Added as optional SandboxConfig sandbox_config = 4 on GetSandboxPolicyResponse. Independent revision tracking from policy version. Designed as a general-purpose gateway → sandbox operational config channel.

Log Site Migration Scope

93 file-level log sites across 18 source files:

Event Class Count Primary Files
Network Activity [4001] 19 proxy.rs, bypass_monitor.rs
HTTP Activity [4002] 7 proxy.rs, l7/relay.rs
SSH Activity [4007] 10 ssh.rs
Process Activity [1007] 4 lib.rs, process.rs
Detection Finding [2004] 9 ssh.rs, opa.rs, l7/relay.rs, proxy.rs, bypass_monitor.rs
Application Lifecycle [6002] 18 main.rs, lib.rs, netns.rs
Device Config State Change [5019] 24 lib.rs
Base Event [0] 20 netns.rs, mechanistic_mapper.rs, proxy.rs, bypass_monitor.rs

Dual-emit events: BYPASS_DETECT (Network Activity + Detection Finding), NSSH1 nonce replay (SSH Activity + Detection Finding).

Dependencies

Order of Battle

Each step depends on prior steps unless noted.

Step 1: Proto changes (~0.5 day)

  • Add SandboxConfig and LoggingConfig messages to proto/sandbox.proto:
    message SandboxConfig {
      uint64 config_revision = 1;
      LoggingConfig logging = 2;
    }
    
    message LoggingConfig {
      bool ocsf_enabled = 1;
    }
  • Add optional SandboxConfig sandbox_config = 4 to GetSandboxPolicyResponse
  • Regenerate Rust proto bindings (mise run proto:gen or equivalent)
  • Verify proto compilation succeeds and generated Rust types are accessible
  • Verify existing proto tests still pass

Done when: Proto compiles. SandboxConfig and LoggingConfig types exist in generated Rust code. GetSandboxPolicyResponse has an optional sandbox_config field. Existing tests pass.

Step 2: Gateway config plumbing (~1-1.5 days)
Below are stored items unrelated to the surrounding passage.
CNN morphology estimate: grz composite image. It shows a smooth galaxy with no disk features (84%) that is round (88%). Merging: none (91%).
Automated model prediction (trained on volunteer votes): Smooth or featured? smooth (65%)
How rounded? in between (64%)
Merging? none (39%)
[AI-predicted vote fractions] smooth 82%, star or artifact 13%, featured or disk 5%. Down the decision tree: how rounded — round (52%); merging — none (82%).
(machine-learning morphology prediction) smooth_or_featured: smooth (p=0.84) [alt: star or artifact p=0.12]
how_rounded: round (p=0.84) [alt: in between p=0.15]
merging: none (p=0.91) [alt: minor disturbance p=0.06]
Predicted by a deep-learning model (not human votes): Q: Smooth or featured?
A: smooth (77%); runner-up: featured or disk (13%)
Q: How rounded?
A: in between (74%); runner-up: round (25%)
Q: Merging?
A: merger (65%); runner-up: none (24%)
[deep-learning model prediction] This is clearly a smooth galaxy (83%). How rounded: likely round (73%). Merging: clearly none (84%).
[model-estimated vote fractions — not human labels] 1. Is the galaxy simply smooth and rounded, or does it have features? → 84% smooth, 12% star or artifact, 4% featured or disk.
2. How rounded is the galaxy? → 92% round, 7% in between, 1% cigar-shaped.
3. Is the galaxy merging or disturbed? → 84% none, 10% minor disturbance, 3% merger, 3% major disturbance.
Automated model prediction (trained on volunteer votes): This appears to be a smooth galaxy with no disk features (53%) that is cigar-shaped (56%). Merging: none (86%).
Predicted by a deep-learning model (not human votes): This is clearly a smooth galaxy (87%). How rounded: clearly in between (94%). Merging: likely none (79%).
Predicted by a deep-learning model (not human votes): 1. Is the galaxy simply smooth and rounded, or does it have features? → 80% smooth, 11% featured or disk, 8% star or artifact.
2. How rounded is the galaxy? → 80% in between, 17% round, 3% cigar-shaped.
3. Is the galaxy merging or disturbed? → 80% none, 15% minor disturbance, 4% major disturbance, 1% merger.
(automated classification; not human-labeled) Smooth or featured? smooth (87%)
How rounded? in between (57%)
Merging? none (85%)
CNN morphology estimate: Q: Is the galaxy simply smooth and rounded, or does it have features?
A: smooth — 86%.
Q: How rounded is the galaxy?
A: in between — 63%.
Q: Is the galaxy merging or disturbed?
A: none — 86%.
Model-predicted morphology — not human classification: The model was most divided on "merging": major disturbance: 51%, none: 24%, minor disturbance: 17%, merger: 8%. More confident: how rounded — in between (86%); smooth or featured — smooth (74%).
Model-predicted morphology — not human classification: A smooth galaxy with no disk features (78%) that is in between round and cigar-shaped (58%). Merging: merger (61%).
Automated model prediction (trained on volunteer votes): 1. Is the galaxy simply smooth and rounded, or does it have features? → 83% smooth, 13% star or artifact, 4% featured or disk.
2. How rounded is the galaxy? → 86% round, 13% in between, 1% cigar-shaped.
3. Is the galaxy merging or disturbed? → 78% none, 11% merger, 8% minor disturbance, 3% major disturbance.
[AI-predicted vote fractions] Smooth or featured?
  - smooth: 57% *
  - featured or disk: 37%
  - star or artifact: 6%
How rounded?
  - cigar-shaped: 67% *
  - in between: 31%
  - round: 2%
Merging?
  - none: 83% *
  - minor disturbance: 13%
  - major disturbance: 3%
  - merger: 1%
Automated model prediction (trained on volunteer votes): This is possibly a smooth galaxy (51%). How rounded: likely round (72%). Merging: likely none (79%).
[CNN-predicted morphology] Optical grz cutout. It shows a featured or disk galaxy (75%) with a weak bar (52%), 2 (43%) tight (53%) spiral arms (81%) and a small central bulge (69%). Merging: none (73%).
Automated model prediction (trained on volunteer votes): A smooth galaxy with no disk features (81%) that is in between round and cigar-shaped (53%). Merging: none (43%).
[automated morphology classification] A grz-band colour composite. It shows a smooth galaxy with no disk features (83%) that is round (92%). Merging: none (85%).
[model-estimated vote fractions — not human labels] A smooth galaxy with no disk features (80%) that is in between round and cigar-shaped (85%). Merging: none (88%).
  • In openshell-server, read ocsf_logging_enabled from gateway config sources (priority: YAML > CLI flag > env var OPENSHELL_OCSF_LOGGING)
  • Maintain config_revision: u64 counter in gateway, initialized to 1 on startup, incremented on any config change
  • Populate SandboxConfig in every GetSandboxPolicyResponse with current config_revision and ocsf_enabled value
  • When ocsf_logging_enabled is not configured, default to false
  • Add unit tests: config parsing from each source, revision counter increments, response population

Done when: Gateway populates SandboxConfig in every GetSandboxPolicyResponse. Config revision starts at 1 and increments correctly. Tests verify config source priority and default behavior.

Depends on: Step 1.

Step 3: Sandbox subscriber wiring (~1-1.5 days)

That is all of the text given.